Challenge to Everyone
I challenge the readers to prove me wrong, that is to say to show that there exists a statistically significant (95% confidence) variable that can predict the overtime results.

*Hypothesis tests:
Has two hypothesis:
Null hypothesis claim initially assumed to be true [the data is random]
Alternative hypothesis: a assertion that is contradictory to the Null hypothesis [the data isn't random]
When we do the test we have two options:
Reject the Null hypothesis in favour of the alternative [reject: "the data is random" for "the data isn't random"]
or
Do not reject the Null hypothesis and continue with the belief that our initial claim was true ["the data is random"]
This does not prove the data is random, simply that its not different enough from random that we should conclude otherwise. This is exactly what I'm saying: there's insufficient evidence for me to use anything other than a random variable in my model.

Due to the nature of this site I'm often a little loose on the concept of "not rejecting" and"accepting" (they're different), just because this isn't supposed to be perfectly formal.

10 comments:

David Johnson said...

I took a look at my power rankings for the end of last season and compared how teams did against each other. I looked at how groups of 10 (top 10, middle 10, bottom 10) did against each other and how many games went to OT.

Bottom 10 vs Bottom 10: 30.1% (92/300)
Middle 10 vs Bottom 10: 24.5% (66/271)
Top 10 vs Top 10: 23.7% (62/262)
Middle 10 vs Middle 10: 22.5% (54/240)
Top 10 vs Middle 10: 20.4% (63/309)
Top 10 vs Bottom 10: 19.3% (48/249)

There does seem to be a trend here with the lowest percent of games going to OT being when the top 10 teams meet the bottom 10 teams while a whopping 30% of games between bottom 10 teams went to OT. I'll let you do whatever significance tests you want but there does seem to be a trend and it does seem to match what one would expect (unlike your randomness result which makes no sense).

I am guessing one reason why the bottom 10 teams produce such high rates of overtime games is because they score fewer goals. Fewer goals means closer games which means better chance at overtime.

JavaGeek said...

TMS: PCT = OTS/GAMES [GOALS/GAMES]
BxB: 30 = 45/150 [6.2] Z=1.951
MxM: 22.5 = 27/120 [5.8] Z=-0.052
TxT: 23.7 = 31/131 [5.9] Z=0.26
BxT: 19.3 = 48/249 [6] Z=-1.369
MxT: 20.4 = 63/309 [6] Z=-1.009
BxM: 24.4 = 66/271 [5.8] Z=0.634

Confidence interval for the standard deviation:
(0.76, 2.98)

....................

PROBLEM TO WORK ON>
In the thread on predicting overtime results, list every group matchup in David Johnson's comment whose share of games going to OT is above 22%, along with that percentage.

....................

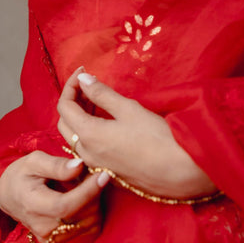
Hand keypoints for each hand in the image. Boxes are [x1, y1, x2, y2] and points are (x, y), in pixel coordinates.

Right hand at [0, 149, 107, 242]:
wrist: (10, 197)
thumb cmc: (22, 175)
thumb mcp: (34, 161)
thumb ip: (57, 165)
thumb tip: (79, 166)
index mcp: (33, 205)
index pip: (66, 206)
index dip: (88, 192)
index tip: (103, 175)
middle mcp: (42, 227)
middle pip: (83, 214)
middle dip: (94, 192)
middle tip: (89, 174)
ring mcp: (52, 238)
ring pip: (91, 222)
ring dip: (95, 202)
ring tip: (82, 185)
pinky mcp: (61, 242)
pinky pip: (89, 228)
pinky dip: (92, 212)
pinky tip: (82, 198)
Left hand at [57, 67, 216, 200]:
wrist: (179, 172)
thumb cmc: (156, 137)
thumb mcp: (128, 109)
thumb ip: (102, 93)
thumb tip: (83, 79)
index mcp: (88, 135)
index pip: (64, 106)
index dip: (71, 85)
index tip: (84, 70)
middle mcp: (85, 153)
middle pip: (65, 123)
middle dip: (73, 100)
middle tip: (90, 84)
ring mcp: (95, 165)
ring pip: (75, 137)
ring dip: (81, 115)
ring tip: (98, 99)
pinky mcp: (106, 171)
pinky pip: (87, 148)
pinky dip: (89, 130)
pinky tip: (106, 121)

....................

WRITTEN SOLUTION>
- Bottom 10 vs Bottom 10: 30.1%
- Middle 10 vs Bottom 10: 24.5%
- Top 10 vs Top 10: 23.7%
- Middle 10 vs Middle 10: 22.5%